Nonetheless, I reminded them that their exams would require analysis, and often re-explained at their request the difference between analysis and summary.

My Western-trained colleagues, both foreigners and Chinese, tell similar stories. It's not that university students in the West hadn't also needed coaching in critical thinking, but they weren't so blindly locked into such a seemingly entrenched style. It doesn't help, of course, that certain important topics related to politics and business have to be avoided in my Chinese classes.

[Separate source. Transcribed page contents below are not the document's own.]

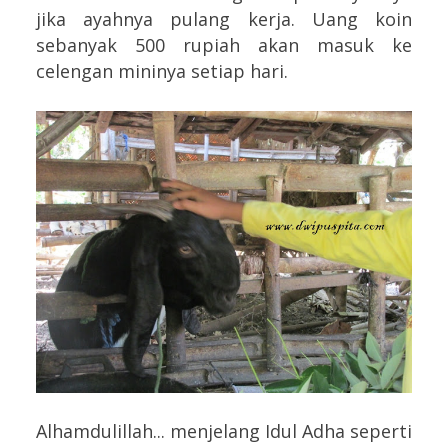
jika ayahnya pulang kerja. Uang koin
sebanyak 500 rupiah akan masuk ke
celengan mininya setiap hari.
Alhamdulillah... menjelang Idul Adha seperti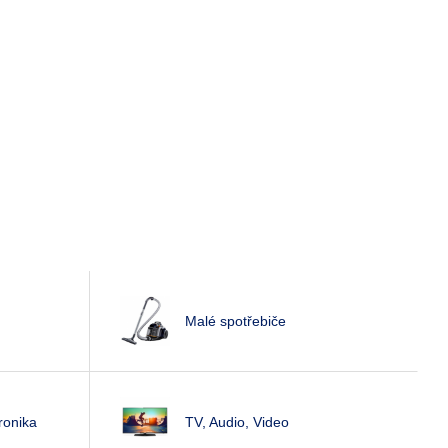
Malé spotřebiče
ronika
TV, Audio, Video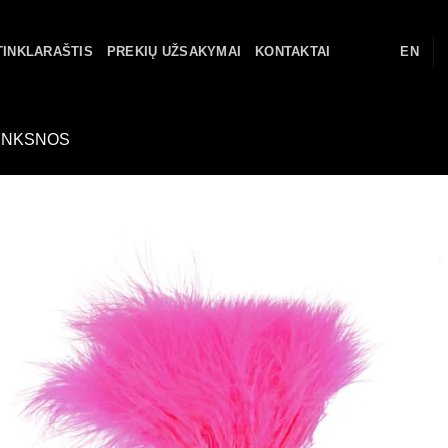
TINKLARAŠTIS
PREKIŲ UŽSAKYMAI
KONTAKTAI
EN
UNKSNOS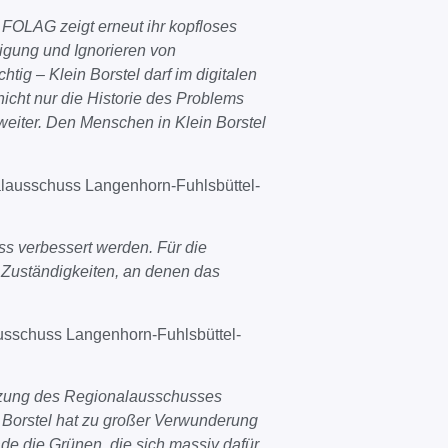
OLAG zeigt erneut ihr kopfloses
igung und Ignorieren von
htig – Klein Borstel darf im digitalen
 nicht nur die Historie des Problems
 weiter. Den Menschen in Klein Borstel
lausschuss Langenhorn-Fuhlsbüttel-
ss verbessert werden. Für die
e Zuständigkeiten, an denen das
sschuss Langenhorn-Fuhlsbüttel-
Sitzung des Regionalausschusses
 Borstel hat zu großer Verwunderung
ade die Grünen, die sich massiv dafür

Ironically, the government that has enforced such restrictions and focused its schools so intensely on math and science seems to realize its efforts may be too effective. Highways, dams, bridges and airports have been built, every conceivable product manufactured and sold, but so few sophisticated marketing and management minds have been cultivated that it will be a long time before most people in the world can name a Chinese brand.

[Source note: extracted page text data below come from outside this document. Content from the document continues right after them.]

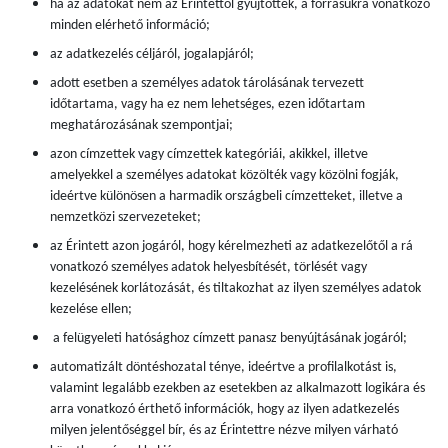
ha az adatokat nem az Érintettől gyűjtötték, a forrásukra vonatkozó
minden elérhető információ;
az adatkezelés céljáról, jogalapjáról;
adott esetben a személyes adatok tárolásának tervezett
időtartama, vagy ha ez nem lehetséges, ezen időtartam
meghatározásának szempontjai;
azon címzettek vagy címzettek kategóriái, akikkel, illetve
amelyekkel a személyes adatokat közölték vagy közölni fogják,
ideértve különösen a harmadik országbeli címzetteket, illetve a
nemzetközi szervezeteket;
az Érintett azon jogáról, hogy kérelmezheti az adatkezelőtől a rá
vonatkozó személyes adatok helyesbítését, törlését vagy
kezelésének korlátozását, és tiltakozhat az ilyen személyes adatok
kezelése ellen;
a felügyeleti hatósághoz címzett panasz benyújtásának jogáról;
automatizált döntéshozatal ténye, ideértve a profilalkotást is,
valamint legalább ezekben az esetekben az alkalmazott logikára és
arra vonatkozó érthető információk, hogy az ilyen adatkezelés
milyen jelentőséggel bír, és az Érintettre nézve milyen várható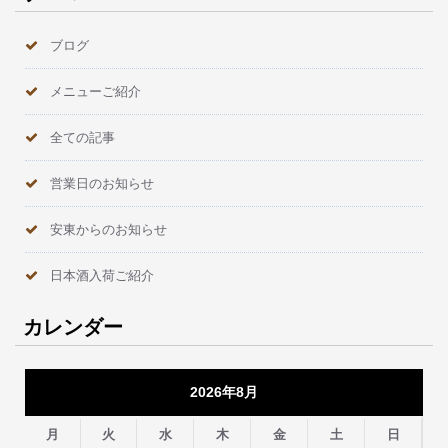
ブログ
メニューご紹介
全ての記事
営業日のお知らせ
安東からのお知らせ
日本酒入荷ご紹介
カレンダー
2026年8月
月
火
水
木
金
土
日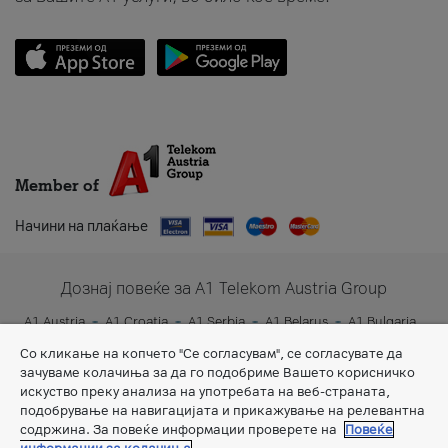
Member of
Начини на плаќање
Дознај повеќе за A1 Telekom Austria Group
A1 Austria
A1 Croatia
A1 Serbia
A1 Belarus
A1 Bulgaria
A1 Slovenia
A1 Digital
Со кликање на копчето "Се согласувам", се согласувате да
зачуваме колачиња за да го подобриме Вашето корисничко
искуство преку анализа на употребата на веб-страната,
подобрување на навигацијата и прикажување на релевантна
содржина. За повеќе информации проверете на
Повеќе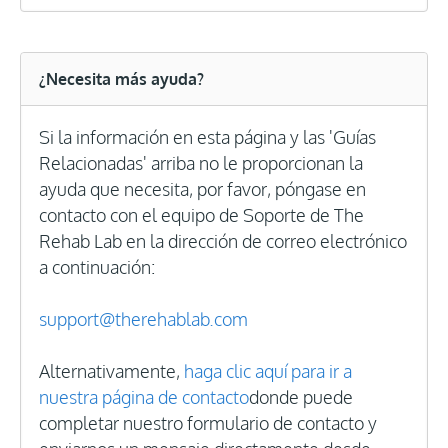
¿Necesita más ayuda?
Si la información en esta página y las 'Guías
Relacionadas' arriba no le proporcionan la
ayuda que necesita, por favor, póngase en
contacto con el equipo de Soporte de The
Rehab Lab en la dirección de correo electrónico
a continuación:
support@therehablab.com
Alternativamente,
haga clic aquí para ir a
nuestra página de contacto
donde puede
completar nuestro formulario de contacto y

With this problem in mind, local partnerships with institutions such as USC, Johns Hopkins, Yale, MIT and Insead of France have been established. If not quite ready to create cadres of disaffected litterateurs and cineastes, Beijing clearly recognizes it will take different kinds of thinkers to invent new products and sell them around the world.

And then there's the "thousand-talent scheme," a new government program intended to boost technological innovation by luring top foreign-trained scientists, including those of non-Chinese origin, to the mainland with big money and perks.